In Wien wurde erneut klar: HIV-Prävention muss Lust thematisieren und darf auch lustig sein. Manche Kampagnen vermitteln Informtionen – andere nehmen es mit den Fakten nicht so genau. Wir haben sehr gelacht!
„67,5 % der Konferenzteilnehmer haben während der Plenarsitzung Pornos runtergeladen.“ Wäre diese Aussage Ergebnis einer Studie, man müsste von einer bahnbrechenden Erkenntnis sprechen. Ist sie aber natürlich nicht. Es handelt sich vielmehr um das, was in der HIV-Prävention immer dringend gebraucht wird: eine Idee, die von sich reden macht.
Die Porno-Behauptung war nicht die einzige liebevoll gefälschte Prozentzahl auf der 18. Internationalen AIDS-Konferenz. Wer nach einer Wiener Nacht am Morgen ins Tagungscenter zurückkam, wurde dort möglicherweise von der Aussage empfangen: „82,5 Prozent der Tagungsteilnehmer haben letzte Nacht masturbiert“.
Eine These, die schon deutlich näher an die Wahrheit heranreichen dürfte als die erste. Und sie schafft, was HIV-Prävention schaffen soll: Man denkt ein kleines bisschen anders über Sex als vorher. Und über den referierenden Professor in der ersten Kongressveranstaltung des Tages.
Wobei es hier nicht darum geht, jemanden bloßzustellen. Im Gegenteil: „Safe. Good. Sex.“, lautet die Message der Kampagne mit den steilen Thesen. Dahinter steckt das britische Pleasure Project. Dessen Credo: „Wir glauben, dass man nur Safer Sex haben kann, wenn man weiß, wie man guten Sex hat.“ Deswegen sollen nicht Krankheit und negative Aussagen bei der Prävention im Vordergrund stehen: „Wir wollen Sex safer machen, indem wir das thematisieren, was Leute Sex haben lässt: das Bedürfnis nach Freude.“
Dieses Bedürfnis hat auch die niederländische Selbsthilfeorganisation „Poz & Proud“ im Blick. Auf einem Plakat setzt man einen shampoonierten Männernhintern als Blickfang ein und nennt den Anus gleichermaßen überraschend wie treffend „Tunnel of Love“. Die Unterzeile verheißt Informationen „über die Lust (und Last) mit dem Anus“. Auf Holländisch klingt das so gut, dass sich umgehend eine deutsche Dragqueen so nennen sollte: „Lusten van de Anus“. Oder gibt’s die schon?
Auch ein zweites Plakat von „Poz & Proud“ thematisiert Lust – nämlich die von Paaren, bei denen einer der Partner positiv, der andere negativ ist. Es stellt die Frage: „Warum soll HIV einer guten Beziehung im Weg stehen?“ Das Bild dazu zeigt ein Paar, das offenkundig sehr lust- und liebevoll unter einer Decke steckt.
Das Kleingedruckte: „Im Jahr 2009 teilten serodiskordante Paare Erfahrungen von Liebe, Intimität und Sex im Zeitalter der nicht nachweisbaren Viruslast.“ Gemeint ist damit, dass HIV-Therapien mit der Zahl der Viren im Blut auch die Wahrscheinlichkeit senken, HIV weiterzugeben. Unter bestimmten Bedingungen ist eine Übertragung nur noch sehr unwahrscheinlich. (Mehr Informationen darüber gibt es im Bereich Safer Sex FAQ: „Kann ein HIV-Positiver tatsächlich auch nicht ansteckend sein?“)
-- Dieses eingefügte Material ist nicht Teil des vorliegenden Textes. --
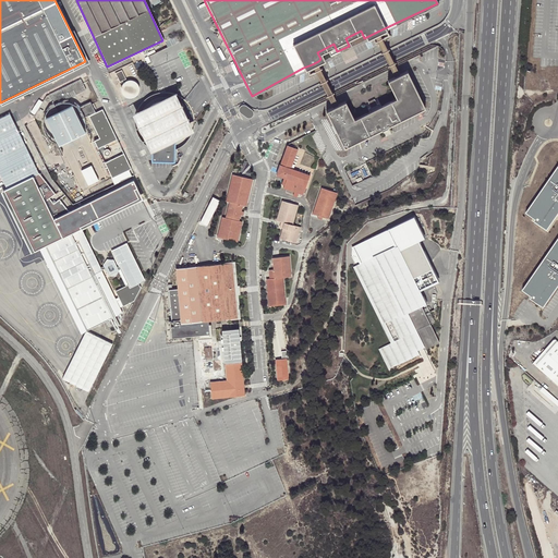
[(377,32),(373,34),(392,75),(398,73),(377,32)]
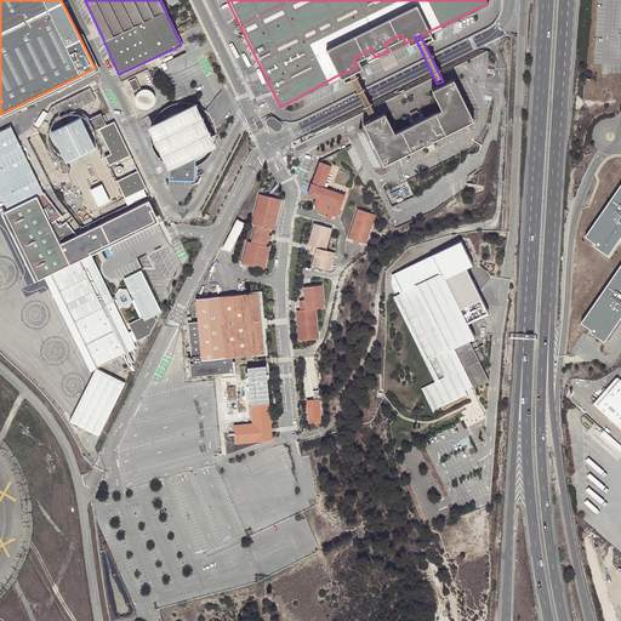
[(354,68),(347,72),(369,117),(376,113),(354,68)]
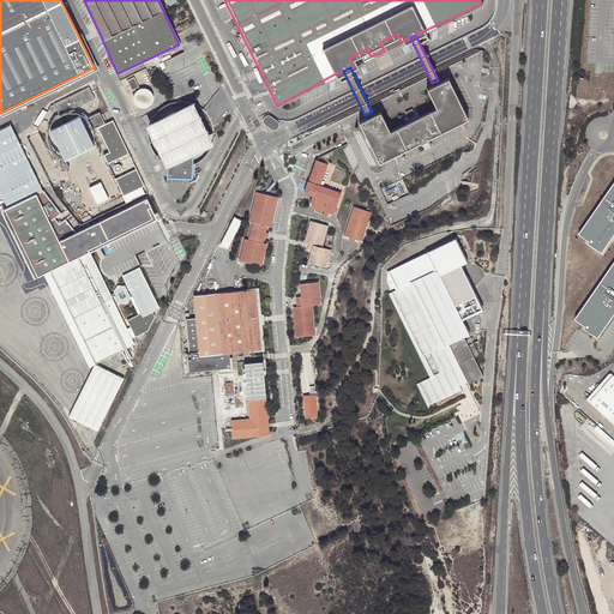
[(362,116),(383,158),(463,118),(444,77),(438,80),(432,83),(422,88),(432,107),(419,114),(419,115),(415,116),(411,107),(398,114),(403,122),(399,125),(398,124),(385,130),(375,110),(372,112),(365,115),(362,116)]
Mit einer besonders gewagten Zuspitzung trat in Wien die Universität Kopenhagen an: Dort kann man sich zum „Master of HIV“ ausbilden lassen. Fraglich ist allerdings, ob die Dänen hier das Thema Lust so bewusst einbinden wie es das Pleasure Project und Poz & Proud es tun.
Wie auch immer, Assoziationen entstehen in den Köpfen der Betrachter. ICH WEISS WAS ICH TU hat sich in Wien jedenfalls gerne inspirieren lassen!
(Holger Wicht)
Weitere Infos zur Wiener Konferenz auf aidshilfe.de
Resümee: „Nach Wien“ – Silke Klumb, Geschäftsführerin der Deutschen AIDS-Hilfe im Interview
PS: Blogger Werner Bock berichtete im Blog der Deutschen AIDS-Hilfe täglich aus Wien und stellte fest, dass auch die nicht-schwulen Präventionisten lustige Ideen haben: Er traf die Superhelden Methadone Man und Buprenorphine Babe. Nach Ersatzstoffen benannt, warben sie für Substitution bei Heroinkonsumenten. Sogar an die Geschlechterparität war gedacht worden!